[Activity] Write out every line of the rows below exactly, character for character. Keep each line's original language, spelling, and line breaks.

START Excerpted records

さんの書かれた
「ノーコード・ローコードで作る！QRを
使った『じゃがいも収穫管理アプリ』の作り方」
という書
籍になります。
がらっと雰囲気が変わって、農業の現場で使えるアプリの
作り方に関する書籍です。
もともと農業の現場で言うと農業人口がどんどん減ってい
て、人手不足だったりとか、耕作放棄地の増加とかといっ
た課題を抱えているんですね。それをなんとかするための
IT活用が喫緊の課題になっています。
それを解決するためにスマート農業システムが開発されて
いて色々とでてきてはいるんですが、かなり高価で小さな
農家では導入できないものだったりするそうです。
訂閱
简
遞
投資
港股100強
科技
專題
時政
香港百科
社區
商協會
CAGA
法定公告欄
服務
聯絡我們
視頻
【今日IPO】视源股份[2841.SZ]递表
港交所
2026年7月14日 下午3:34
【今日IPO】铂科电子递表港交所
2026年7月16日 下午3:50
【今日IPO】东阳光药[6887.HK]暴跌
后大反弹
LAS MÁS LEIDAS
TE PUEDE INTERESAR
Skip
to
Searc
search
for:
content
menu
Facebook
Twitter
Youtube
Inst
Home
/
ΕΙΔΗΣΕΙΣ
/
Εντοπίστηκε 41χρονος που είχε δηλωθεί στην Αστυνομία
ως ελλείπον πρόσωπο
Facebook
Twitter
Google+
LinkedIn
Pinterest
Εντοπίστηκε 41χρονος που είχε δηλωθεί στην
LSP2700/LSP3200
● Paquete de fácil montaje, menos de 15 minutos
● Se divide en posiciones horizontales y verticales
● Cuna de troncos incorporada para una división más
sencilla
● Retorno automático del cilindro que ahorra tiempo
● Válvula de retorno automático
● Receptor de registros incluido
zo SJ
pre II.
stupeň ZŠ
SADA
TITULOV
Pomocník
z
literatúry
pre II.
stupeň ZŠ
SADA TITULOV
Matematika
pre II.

END Excerpted records

[Solution to the exercise]
さんの書かれた
「ノーコード・ローコードで作る！QRを
使った『じゃがいも収穫管理アプリ』の作り方」
という書
籍になります。
がらっと雰囲気が変わって、農業の現場で使えるアプリの
作り方に関する書籍です。
もともと農業の現場で言うと農業人口がどんどん減ってい
て、人手不足だったりとか、耕作放棄地の増加とかといっ
た課題を抱えているんですね。それをなんとかするための
IT活用が喫緊の課題になっています。
それを解決するためにスマート農業システムが開発されて
いて色々とでてきてはいるんですが、かなり高価で小さな
農家では導入できないものだったりするそうです。
訂閱
简
遞
投資
港股100強
科技
專題
時政
香港百科
社區
商協會
CAGA
法定公告欄
服務
聯絡我們
視頻
【今日IPO】视源股份[2841.SZ]递表
港交所
2026年7月14日 下午3:34
【今日IPO】铂科电子递表港交所
2026年7月16日 下午3:50
【今日IPO】东阳光药[6887.HK]暴跌
后大反弹
LAS MÁS LEIDAS
TE PUEDE INTERESAR
Skip
to
Searc
search
for:
content
menu
Facebook
Twitter
Youtube
Inst
Home
/
ΕΙΔΗΣΕΙΣ
/
Εντοπίστηκε 41χρονος που είχε δηλωθεί στην Αστυνομία
ως ελλείπον πρόσωπο
Facebook
Twitter
Google+
LinkedIn
Pinterest
Εντοπίστηκε 41χρονος που είχε δηλωθεί στην
LSP2700/LSP3200
● Paquete de fácil montaje, menos de 15 minutos
● Se divide en posiciones horizontales y verticales
● Cuna de troncos incorporada para una división más
sencilla
● Retorno automático del cilindro que ahorra tiempo
● Válvula de retorno automático
● Receptor de registros incluido
zo SJ
pre II.
stupeň ZŠ
SADA
TITULOV
Pomocník
z
literatúry
pre II.
stupeň ZŠ
SADA TITULOV
Matematika
pre II.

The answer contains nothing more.